Work item ▸
Pick up the article about visiting the Isle of Mull after its last sentence and keep writing it.

In 1771, the celebrated English writer Samuel Johnson visited the remote Hebrides on his historic tour of Scotland – commenting and proselytising as he went. His remarkable journal provides a thorough account of many places on the tour before he reaches, homeward-bound, the Island of Mull; and in particular the small adjoining island of Iona. He makes no apologies in describing a land that ‘was starting to show signs of its loss of innocence’… an arcadia already curling at the edges. ‘A remote and black land with few people and a strange language’… Whether or not his observations were fair, it hardly matters since there are no other accounts of these wild places in the times in which he wrote.

Until about 20 years ago visitors to Mull could probably be forgiven for thinking the same about an ‘arcadia’ and ‘loss of innocence’ as things on the Island would be, to many, much the same as they were in Jacobite times.

Today the Scottish Islands have grown in popularity with visitors to a point where you’d be forgiven for being frustrated at traffic queues, booked-in-advance accommodation, and car parks stuffed with RVs. The last 2 summers [Pandemic 20/21] have furthered the interest from ‘staycationers’ anxious to find pastures new. Mull is no exception, and is, apart from neighbouring Skye, the most accessible.


It takes only 40 minutes or so to reach the Island of Mull from the Scottish mainland via one of the regular ferry services which arrive at either Tobermory, Salen or Craignure. In that time you are transported to another world – literally. A landscape that has endured relative isolation and hardship since the pontifications of commentator Johnson 250 years ago.

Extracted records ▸
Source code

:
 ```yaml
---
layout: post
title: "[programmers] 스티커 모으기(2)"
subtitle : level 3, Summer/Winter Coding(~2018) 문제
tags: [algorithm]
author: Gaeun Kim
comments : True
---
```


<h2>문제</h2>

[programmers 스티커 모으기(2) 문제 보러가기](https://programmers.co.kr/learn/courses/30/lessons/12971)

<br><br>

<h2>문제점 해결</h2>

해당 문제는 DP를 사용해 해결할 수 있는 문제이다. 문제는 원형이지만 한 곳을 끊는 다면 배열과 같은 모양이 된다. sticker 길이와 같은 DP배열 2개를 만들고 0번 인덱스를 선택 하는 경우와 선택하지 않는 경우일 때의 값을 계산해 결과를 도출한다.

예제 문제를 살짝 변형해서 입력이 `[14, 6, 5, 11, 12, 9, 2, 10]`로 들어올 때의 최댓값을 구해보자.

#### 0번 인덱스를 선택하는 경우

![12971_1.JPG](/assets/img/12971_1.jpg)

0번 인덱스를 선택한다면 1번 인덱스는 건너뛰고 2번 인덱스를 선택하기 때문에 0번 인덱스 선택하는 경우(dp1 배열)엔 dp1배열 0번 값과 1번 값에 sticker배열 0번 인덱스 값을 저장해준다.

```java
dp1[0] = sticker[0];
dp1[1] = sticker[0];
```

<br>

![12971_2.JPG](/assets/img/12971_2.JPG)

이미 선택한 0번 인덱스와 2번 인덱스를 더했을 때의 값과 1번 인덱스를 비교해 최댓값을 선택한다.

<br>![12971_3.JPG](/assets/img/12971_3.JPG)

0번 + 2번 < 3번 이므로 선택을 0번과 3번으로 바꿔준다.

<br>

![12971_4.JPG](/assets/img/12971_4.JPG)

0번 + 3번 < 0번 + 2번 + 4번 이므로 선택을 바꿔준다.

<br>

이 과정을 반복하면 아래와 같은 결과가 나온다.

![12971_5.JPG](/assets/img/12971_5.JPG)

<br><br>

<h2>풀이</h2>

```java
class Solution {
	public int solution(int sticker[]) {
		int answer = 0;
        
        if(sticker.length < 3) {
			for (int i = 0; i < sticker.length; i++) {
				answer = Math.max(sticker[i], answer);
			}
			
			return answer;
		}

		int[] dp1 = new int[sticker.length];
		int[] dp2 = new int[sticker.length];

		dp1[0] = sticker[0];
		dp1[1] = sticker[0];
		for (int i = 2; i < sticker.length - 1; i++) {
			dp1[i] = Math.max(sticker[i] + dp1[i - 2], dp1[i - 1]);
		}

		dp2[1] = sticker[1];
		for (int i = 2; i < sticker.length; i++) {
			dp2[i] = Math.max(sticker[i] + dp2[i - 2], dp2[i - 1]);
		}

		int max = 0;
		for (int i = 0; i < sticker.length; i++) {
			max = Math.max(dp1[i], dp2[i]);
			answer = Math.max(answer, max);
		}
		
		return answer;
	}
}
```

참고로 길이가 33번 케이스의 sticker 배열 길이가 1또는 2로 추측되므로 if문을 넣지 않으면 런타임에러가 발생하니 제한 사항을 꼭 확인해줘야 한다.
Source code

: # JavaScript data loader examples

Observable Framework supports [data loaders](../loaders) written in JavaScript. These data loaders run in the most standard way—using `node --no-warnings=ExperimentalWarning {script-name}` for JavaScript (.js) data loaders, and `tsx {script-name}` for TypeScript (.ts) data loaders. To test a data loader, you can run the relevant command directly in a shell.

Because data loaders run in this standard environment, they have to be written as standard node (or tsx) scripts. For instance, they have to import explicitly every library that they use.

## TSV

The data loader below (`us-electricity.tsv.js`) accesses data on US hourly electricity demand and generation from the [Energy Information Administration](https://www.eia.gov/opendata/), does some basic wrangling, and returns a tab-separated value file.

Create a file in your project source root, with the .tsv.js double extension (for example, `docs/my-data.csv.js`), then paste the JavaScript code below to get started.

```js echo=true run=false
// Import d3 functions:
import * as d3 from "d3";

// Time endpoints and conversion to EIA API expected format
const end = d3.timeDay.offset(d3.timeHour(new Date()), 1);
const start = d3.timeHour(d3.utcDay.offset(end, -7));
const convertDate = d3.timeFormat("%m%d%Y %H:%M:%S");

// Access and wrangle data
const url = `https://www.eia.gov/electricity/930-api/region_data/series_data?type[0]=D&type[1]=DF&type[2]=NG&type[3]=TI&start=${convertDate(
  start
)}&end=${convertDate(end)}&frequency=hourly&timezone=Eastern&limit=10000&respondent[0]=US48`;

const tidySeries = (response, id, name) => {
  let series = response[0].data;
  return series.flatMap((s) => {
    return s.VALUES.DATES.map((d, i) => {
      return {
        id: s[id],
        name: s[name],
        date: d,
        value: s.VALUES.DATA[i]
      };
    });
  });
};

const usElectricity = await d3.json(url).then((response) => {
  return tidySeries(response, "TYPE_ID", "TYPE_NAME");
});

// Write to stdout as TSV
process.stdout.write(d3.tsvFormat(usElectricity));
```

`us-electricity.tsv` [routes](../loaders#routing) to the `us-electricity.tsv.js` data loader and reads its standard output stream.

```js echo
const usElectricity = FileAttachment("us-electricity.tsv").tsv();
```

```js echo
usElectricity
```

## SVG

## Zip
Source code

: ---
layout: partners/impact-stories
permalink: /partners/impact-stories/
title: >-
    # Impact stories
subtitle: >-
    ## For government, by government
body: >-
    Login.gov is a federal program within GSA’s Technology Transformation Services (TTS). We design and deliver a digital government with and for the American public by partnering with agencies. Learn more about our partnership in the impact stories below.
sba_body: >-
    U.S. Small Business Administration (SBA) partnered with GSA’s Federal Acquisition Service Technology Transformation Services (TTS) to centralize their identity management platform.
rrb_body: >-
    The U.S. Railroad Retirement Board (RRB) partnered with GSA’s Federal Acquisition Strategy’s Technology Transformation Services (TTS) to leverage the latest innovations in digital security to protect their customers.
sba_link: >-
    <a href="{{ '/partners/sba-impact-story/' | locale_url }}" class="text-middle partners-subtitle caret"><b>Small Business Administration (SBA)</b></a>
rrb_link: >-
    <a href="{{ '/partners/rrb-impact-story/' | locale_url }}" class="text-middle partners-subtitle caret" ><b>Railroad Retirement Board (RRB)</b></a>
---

Exercise output ▸
A quick glance at the map will show you that Mull’s shape is essentially the same as that of the Euro symbol € – only the other way round. ‘A funny shaped island’. Further inspection will show that the road network is simply made up of 2 circuits which circumnavigate the island with both ‘loops’ meeting at the mid point in a place called Salen.

You would be forgiven for thinking Salen was a place of bright lights and fast food. It’s not. There’s a single fuel pump, chainsaw repair workshop, red letter box, campsite, jetty, and a some BnBs. And warnings about otter movements across the main road.
The map loops are essentially one around the North and the other a circuit around the South. It’s more complicated than that when you add in old drovers routes, tracks to remote farmsteads and the long and winding road out to Iona. Most of the roads are manageable, but it helps to choose the time of day you travel… oncoming traffic can become a challenge. Especially if its a big RV.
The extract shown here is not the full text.